REQUIRED WORK: Go through the entries below and copy out each line that contains the word "Vídeos". Treat uppercase and lowercase as different.

*** INPUT Section Begins ***

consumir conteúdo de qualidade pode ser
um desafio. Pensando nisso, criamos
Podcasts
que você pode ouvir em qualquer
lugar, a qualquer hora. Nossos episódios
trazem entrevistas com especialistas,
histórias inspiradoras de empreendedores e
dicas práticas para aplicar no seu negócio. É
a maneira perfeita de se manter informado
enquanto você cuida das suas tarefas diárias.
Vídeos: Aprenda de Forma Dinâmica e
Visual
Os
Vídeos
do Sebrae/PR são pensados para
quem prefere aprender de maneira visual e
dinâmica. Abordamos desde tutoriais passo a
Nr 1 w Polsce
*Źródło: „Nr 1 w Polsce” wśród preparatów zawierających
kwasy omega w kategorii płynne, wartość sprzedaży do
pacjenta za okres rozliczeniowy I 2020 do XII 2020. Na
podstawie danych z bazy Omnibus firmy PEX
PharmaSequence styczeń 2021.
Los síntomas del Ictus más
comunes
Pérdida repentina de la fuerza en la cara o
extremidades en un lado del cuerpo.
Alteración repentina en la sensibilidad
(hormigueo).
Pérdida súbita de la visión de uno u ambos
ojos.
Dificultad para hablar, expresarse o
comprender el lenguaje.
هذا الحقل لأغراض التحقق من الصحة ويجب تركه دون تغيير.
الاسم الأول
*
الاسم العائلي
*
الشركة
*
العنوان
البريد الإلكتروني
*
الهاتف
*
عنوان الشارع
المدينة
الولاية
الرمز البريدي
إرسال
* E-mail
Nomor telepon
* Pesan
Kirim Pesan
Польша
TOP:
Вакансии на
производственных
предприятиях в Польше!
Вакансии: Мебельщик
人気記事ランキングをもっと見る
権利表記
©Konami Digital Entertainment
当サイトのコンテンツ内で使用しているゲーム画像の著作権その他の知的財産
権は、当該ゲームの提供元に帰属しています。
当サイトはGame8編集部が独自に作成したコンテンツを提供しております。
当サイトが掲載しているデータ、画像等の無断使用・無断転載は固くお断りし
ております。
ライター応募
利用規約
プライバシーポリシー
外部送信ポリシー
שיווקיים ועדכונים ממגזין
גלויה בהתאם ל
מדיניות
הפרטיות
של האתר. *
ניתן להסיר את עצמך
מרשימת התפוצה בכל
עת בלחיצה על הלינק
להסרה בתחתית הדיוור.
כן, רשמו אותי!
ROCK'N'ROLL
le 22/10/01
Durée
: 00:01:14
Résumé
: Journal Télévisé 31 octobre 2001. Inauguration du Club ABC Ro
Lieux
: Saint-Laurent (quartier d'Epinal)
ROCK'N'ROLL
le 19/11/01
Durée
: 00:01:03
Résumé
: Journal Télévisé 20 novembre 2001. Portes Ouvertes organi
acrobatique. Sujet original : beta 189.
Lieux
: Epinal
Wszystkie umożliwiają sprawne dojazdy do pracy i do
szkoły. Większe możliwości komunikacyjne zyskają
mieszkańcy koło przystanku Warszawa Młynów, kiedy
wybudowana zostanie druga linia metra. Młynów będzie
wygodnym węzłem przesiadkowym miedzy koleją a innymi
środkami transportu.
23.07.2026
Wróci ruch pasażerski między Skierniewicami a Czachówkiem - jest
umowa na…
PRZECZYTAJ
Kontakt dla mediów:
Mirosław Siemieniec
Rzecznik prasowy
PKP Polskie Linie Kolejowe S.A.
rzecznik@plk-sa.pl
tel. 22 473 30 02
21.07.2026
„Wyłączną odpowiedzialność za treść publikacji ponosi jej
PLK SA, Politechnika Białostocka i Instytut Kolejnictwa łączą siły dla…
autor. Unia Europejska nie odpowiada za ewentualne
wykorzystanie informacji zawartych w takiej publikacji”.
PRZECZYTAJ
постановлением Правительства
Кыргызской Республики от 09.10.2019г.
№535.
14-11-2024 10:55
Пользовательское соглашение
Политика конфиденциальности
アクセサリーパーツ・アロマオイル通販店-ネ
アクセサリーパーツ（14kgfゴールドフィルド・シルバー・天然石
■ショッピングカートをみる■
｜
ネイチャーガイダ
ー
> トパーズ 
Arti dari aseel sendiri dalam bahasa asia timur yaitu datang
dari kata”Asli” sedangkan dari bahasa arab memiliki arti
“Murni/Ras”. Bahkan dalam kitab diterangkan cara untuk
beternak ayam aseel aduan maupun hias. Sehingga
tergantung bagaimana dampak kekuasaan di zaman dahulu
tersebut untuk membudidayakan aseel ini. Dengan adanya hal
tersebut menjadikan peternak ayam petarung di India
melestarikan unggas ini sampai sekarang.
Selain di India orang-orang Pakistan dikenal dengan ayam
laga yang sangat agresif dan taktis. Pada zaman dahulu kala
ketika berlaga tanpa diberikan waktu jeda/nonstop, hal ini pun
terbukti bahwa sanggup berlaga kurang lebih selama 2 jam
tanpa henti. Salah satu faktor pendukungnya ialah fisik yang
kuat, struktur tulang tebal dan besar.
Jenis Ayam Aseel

*** INPUT Section Ends ***

REPLY TO THE TASK:
Vídeos: Aprenda de Forma Dinâmica e
Vídeos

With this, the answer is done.